In [3]: f2 = functools.partial(f1, 1, 2)

In [4]: f1(1, 2, 3)
1 2 3

In [6]: f2(3)
1 2 3

static methods

  • do not use staticmethod in a class if you can make it a module function
  • do not use module function if you can just use inner body function multiple times in less lines of code https://stackoverflow.com/a/11788267

Notes on data tools

  • Apache
    • Hadoop = batch processing, FOSS implementation of MapReduce (Java)
    • Storm = realtime stream processing (Clojure)
    • Cassandra = distributed NoSQL database, wide column store (key/val + tabular)
    • Kafka = realtime stream processing (Scala and Java)
  • Video covering Apache Storm, and Apache Hadoop, Apache Kafka
    • “Big data” 3 V’s
      • Velocity (24/7 and read/write often)
      • Variety (data types and structured/unstruct)
      • Volume (tera-, peta-, exa-, zetta-, yotta- bytes). Grande.
  • Hadoop
    • distrib. storage, processing, clusters of hardward, 1000s of machines, parallelization. HDFS (replication of blocks) and MapReduce (parallel processing - Master/Worker nodes, Jobs, Mappers, Reducers, Tasks).
    • In Soviet Russia Hadoop, processes are sent to where data is stored.
      • I don’t remember why I wrote this but it was funny at the time.
    • fault toleranace
  • Storm
    • realtime (not batch)
    • processes streams of data
    • Storm takes care of queues! i.e. if data is piling up on one Bolt
    • Java, Closure, and Python

ETag headers explained with 🍔 and 🌭

Etag headers

  1. Customer orders “the special”
  2. Server serves 🍔 with e-tag ID 1
  3. Customer orders “the special” again with “if-none-match” etag 1 (I only want new special, satisfied with having 🍔)
  4. Server says e-tag same “304 not modified”, still 🍔
  5. Customer says cool I already have that NVM
  6. Later, customer orders “the special”
  7. Server says e-tag no longer 1, it’s ABC
  8. Server serves new “special” which is now 🌭

Problem: e-tags are generated per server (I.e. by Apache).
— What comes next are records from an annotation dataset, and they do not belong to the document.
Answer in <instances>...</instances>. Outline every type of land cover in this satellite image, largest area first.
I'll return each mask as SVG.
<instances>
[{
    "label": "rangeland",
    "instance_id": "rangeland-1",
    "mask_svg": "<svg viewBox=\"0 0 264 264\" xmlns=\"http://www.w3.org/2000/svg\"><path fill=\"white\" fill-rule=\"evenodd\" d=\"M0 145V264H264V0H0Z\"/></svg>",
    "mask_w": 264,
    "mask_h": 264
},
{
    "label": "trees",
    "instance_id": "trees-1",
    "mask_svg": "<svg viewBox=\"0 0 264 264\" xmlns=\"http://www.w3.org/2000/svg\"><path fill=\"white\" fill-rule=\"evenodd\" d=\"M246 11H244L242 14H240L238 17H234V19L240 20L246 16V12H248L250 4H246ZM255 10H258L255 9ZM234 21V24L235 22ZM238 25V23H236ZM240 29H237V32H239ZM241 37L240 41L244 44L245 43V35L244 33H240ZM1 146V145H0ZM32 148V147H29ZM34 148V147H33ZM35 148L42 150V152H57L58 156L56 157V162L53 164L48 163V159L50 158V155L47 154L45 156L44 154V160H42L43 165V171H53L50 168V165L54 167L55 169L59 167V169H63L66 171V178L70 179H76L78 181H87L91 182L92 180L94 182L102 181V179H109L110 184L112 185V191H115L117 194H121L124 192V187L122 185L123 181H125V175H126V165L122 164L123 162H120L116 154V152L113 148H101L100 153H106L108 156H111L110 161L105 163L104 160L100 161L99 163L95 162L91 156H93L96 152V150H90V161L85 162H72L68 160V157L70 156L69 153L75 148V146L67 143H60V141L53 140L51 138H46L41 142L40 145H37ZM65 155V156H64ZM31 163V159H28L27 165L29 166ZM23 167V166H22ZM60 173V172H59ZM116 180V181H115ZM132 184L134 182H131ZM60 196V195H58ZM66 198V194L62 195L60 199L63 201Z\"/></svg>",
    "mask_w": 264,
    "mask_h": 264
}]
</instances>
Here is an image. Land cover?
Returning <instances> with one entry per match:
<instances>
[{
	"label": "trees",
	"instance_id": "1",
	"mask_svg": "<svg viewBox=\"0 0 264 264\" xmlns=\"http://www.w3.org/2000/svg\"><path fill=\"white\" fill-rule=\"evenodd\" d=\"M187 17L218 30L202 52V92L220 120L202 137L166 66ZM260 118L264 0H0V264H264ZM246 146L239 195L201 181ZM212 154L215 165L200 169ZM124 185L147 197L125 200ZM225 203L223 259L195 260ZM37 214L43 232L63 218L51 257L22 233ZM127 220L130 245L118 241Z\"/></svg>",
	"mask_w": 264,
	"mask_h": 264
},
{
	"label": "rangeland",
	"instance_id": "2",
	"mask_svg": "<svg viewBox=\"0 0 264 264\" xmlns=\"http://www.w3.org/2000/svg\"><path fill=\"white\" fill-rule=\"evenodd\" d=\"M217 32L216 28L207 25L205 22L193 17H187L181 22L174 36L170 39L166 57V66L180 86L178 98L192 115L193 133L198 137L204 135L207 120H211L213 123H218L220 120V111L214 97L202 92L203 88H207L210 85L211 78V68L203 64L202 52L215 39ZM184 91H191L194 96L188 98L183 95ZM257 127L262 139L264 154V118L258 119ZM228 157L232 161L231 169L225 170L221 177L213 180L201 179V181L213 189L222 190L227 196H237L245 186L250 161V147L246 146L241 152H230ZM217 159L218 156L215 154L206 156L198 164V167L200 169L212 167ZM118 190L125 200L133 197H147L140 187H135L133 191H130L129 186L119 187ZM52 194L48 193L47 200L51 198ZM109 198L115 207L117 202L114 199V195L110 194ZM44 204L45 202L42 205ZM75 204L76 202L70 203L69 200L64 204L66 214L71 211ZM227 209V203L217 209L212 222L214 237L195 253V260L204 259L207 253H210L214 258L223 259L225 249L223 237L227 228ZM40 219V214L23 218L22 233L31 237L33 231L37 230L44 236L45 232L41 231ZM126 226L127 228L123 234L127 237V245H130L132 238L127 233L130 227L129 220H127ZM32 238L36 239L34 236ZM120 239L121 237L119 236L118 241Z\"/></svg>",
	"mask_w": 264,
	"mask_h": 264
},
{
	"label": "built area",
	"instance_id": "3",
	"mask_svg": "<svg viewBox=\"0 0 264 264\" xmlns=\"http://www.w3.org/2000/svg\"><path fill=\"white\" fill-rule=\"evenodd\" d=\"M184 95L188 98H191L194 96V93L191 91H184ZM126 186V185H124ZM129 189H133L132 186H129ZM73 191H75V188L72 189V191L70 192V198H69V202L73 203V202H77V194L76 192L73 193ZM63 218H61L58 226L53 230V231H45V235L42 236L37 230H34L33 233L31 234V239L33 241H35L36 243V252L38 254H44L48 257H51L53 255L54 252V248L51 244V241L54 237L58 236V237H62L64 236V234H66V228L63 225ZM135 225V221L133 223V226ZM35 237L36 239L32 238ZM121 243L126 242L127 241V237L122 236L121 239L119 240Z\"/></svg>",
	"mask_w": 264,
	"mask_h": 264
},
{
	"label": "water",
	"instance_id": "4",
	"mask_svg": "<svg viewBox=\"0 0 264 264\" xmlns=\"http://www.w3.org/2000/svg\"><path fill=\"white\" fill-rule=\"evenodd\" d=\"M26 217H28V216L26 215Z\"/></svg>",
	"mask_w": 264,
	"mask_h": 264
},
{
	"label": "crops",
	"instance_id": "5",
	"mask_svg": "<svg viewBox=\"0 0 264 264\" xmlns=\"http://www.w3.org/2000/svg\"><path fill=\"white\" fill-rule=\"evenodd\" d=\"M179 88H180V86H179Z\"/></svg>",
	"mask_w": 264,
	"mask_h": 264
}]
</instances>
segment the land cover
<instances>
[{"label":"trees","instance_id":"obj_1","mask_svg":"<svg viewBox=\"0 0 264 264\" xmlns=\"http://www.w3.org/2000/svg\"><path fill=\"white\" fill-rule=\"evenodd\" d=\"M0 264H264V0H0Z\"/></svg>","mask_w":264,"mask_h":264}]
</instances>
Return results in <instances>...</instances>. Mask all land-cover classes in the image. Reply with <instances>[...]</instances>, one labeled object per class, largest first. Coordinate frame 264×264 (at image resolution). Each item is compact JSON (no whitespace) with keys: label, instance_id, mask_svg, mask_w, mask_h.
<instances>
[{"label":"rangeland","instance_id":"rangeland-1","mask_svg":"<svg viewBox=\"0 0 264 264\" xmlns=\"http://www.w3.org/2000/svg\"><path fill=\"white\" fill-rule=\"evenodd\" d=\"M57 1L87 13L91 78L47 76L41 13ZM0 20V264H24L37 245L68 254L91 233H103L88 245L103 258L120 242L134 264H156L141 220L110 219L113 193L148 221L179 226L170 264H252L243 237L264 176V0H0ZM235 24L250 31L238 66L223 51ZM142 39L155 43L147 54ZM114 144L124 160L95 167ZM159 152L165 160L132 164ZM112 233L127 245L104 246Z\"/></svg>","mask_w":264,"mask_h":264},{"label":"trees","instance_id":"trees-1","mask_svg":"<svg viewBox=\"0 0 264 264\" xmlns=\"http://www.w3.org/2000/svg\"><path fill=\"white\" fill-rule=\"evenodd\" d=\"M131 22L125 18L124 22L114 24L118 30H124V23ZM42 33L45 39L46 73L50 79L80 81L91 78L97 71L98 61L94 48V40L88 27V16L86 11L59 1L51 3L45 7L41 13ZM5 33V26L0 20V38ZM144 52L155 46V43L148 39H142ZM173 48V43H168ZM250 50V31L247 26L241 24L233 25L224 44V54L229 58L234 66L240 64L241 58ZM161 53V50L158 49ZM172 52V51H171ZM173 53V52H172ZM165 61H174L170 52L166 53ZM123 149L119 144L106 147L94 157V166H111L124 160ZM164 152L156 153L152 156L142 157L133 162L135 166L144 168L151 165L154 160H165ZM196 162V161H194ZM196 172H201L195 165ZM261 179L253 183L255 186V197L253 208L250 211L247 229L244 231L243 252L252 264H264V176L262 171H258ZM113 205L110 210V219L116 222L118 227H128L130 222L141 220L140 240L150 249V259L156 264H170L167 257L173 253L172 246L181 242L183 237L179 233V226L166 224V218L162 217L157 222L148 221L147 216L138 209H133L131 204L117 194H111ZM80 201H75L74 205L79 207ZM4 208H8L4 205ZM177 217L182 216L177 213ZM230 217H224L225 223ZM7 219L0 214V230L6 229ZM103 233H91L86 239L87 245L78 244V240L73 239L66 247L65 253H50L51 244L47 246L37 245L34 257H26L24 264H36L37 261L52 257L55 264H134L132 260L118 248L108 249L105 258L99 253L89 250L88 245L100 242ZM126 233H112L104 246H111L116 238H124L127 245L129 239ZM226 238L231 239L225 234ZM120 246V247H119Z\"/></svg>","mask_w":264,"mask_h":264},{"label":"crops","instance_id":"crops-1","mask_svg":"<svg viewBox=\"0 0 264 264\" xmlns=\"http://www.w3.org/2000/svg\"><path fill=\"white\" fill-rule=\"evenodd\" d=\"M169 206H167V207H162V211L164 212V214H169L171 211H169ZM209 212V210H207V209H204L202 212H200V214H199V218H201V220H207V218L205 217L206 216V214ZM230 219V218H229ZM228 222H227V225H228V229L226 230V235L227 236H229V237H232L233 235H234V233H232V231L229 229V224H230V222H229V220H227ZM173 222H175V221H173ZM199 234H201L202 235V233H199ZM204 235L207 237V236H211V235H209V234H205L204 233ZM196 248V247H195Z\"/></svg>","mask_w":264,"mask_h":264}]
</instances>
If reverse proxy (like load balancer) get serves etag from server A, and next request matched etag against server B, “none-match” might be true. The two waiters aren’t talking to each other about the numbers they give out for the “special”, yet it might still just be a 🍔 which causes re-serve of same special. Waste of food, time, energy.

Problem: some servers will fake the “304 not modified” just so they can force the client to always send the same e-tag… Across sessions and logouts! Basically identifying the user by their cache ID. Bad. This circumvents cookies which are under users control.